Investigation into adhesion molecule pathophysiology in primary SS is scarce and has focused on characterising adhesion molecule expression in salivary gland biopsy specimens.13L-selectin was found to be expressed by 18% of the infiltrating cells in labial salivary glands from patients with primary SS,13which is considerably less than in the peripheral blood, and the comparatively reduced number of CD62 L positive lymphocytes might be attributable to shedding of the L-selectin (CD62L) after cell activation.
In our study, we found increased concentrations of circulating sL-selectin (CD62L) in patients with primary SS that present with some extraglandular manifestations. Firstly, patients with primary SS and Raynaud's phenomenon showed higher circulating concentrations of sL-selectin (CD62L). In primary SS, Raynaud's phenomenon is not constantly observed, and it could result from a specific immunological aggression. The molecule analysed in our study promotes the attachment of diverse leucocytes to endothelium, and thereby together regulates the local traffic of neutrophils, monocytes, and lymphocytes.
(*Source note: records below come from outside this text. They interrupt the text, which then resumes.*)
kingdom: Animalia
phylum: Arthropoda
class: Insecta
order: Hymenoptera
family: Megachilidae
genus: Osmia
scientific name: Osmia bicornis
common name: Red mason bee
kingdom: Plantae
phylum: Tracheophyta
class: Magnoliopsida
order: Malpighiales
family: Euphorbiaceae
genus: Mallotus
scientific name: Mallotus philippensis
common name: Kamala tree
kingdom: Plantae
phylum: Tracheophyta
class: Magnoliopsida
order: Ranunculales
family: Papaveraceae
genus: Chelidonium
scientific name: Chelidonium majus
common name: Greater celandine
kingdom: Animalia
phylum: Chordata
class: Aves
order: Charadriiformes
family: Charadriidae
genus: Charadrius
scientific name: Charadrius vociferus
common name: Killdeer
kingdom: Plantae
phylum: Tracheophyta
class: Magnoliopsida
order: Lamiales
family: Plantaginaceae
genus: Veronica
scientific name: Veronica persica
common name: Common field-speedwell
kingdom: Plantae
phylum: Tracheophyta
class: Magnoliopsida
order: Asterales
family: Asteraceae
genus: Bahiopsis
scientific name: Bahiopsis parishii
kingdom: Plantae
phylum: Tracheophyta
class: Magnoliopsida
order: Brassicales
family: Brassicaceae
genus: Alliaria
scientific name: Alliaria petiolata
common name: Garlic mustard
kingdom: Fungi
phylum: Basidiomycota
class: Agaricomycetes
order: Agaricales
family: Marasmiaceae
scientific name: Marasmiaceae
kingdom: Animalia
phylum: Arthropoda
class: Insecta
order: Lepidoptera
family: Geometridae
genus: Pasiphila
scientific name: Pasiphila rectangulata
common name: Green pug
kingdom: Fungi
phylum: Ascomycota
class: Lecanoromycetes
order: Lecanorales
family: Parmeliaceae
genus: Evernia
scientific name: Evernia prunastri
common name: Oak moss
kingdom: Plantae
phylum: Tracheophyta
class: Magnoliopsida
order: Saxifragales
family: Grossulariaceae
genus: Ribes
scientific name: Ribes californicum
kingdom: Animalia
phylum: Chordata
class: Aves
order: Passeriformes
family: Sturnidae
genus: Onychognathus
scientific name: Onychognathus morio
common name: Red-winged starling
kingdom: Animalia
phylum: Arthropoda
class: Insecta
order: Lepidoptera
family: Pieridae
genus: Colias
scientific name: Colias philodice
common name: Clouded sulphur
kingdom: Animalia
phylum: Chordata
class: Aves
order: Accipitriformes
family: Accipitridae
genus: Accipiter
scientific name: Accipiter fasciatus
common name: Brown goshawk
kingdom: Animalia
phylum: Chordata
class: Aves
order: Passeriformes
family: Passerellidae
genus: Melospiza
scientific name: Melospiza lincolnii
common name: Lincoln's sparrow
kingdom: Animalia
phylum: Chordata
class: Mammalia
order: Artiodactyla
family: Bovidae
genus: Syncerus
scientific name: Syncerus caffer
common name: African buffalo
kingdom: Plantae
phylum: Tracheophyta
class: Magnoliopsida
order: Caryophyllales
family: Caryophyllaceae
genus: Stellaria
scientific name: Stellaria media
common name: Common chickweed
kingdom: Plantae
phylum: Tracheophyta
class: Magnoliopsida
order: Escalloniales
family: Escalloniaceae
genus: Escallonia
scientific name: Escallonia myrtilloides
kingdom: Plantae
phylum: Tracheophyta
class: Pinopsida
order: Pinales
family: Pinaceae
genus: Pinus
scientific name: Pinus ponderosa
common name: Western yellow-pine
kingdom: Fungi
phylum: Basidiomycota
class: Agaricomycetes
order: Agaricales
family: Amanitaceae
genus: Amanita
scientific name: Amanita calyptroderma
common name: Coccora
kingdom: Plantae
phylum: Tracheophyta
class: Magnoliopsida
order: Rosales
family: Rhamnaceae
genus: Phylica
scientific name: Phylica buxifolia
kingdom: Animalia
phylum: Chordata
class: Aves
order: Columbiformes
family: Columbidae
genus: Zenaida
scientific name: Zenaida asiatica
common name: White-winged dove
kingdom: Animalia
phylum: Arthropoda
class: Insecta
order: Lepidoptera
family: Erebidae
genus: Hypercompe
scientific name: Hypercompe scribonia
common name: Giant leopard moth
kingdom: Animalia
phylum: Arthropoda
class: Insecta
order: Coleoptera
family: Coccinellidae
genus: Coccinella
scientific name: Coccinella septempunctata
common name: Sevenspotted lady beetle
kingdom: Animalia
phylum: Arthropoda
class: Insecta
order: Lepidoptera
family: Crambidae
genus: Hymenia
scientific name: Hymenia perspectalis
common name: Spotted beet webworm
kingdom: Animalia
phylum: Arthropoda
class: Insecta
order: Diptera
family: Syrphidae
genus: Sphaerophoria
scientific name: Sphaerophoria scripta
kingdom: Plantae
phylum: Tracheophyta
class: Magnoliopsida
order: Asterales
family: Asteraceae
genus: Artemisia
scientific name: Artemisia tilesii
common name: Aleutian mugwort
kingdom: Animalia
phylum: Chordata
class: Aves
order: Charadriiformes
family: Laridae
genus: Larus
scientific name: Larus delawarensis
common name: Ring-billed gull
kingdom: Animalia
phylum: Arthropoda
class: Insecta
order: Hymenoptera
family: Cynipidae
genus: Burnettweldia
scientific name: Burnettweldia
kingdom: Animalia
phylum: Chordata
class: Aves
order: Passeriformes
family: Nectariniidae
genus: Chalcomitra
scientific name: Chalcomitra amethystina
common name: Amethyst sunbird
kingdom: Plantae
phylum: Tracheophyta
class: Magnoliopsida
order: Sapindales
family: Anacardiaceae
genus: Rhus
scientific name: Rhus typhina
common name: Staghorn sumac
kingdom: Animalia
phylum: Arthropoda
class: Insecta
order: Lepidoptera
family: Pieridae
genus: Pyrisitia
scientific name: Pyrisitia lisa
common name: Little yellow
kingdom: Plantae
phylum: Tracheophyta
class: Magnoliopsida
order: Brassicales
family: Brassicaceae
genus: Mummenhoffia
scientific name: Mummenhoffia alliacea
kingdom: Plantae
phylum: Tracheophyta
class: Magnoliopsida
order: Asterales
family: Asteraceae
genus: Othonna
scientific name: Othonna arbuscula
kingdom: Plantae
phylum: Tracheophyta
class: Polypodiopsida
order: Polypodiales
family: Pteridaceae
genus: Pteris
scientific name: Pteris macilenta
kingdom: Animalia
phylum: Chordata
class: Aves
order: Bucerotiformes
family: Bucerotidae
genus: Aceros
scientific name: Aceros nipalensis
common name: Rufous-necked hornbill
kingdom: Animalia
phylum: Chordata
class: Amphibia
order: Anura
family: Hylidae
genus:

L-selectin is shed after cell activation, and raised sL-selectin (CD62L) concentrations may reflect a higher grade of activation of the leucocytes occurring in this subset of patients with primary SS and associated Raynaud's phenomenon.
A second subset of patients with primary SS, those with autoimmune thyroiditis, showed higher values of circulating sL-selectin (CD62L) in their sera. Autoimmune thyroiditis is an organ specific, autoimmune destruction of the thyroid gland mediated by T lymphocytes, with anti-thyroglobulin and anti-microsomal antibody formation, frequently associated to SS.14 Stimulation of thyroid epithelial cells in vitro with tumour necrosis factor α or interferon γ induced expression of ICAM-1.15 ICAM-1 and LFA-3 expression has been identified on thyroid cells in autoimmune thyroiditis, and it has been suggested that these molecules have functional importance in leading to the adherence of T cells to this target organ.16 Adhesion molecules might participate in the pathophysiology of autoimmune thyroiditis in primary SS patients.
The presence of Raynaud's phenomenon, autoimmune thyroiditis and rheumatoid factor is associated with higher concentrations of circulating sL-selectin (CD62L) in the sera of patients with primary SS. Measurement of sL-selectin (CD62L) in primary SS may also provide guidance in the selection of clinical subsets of patients in which pharmacological blockade of adhesion molecules should be attempted, to interfere with leucocyte migration and function.
Funding: supported by grants FIS 97/0669 and FIS 99/0280 from the Fondo de Investigaciones Sanitarias. M Ramos-Casals is a Research Fellow sponsored by a grant from the Hospital Clínic.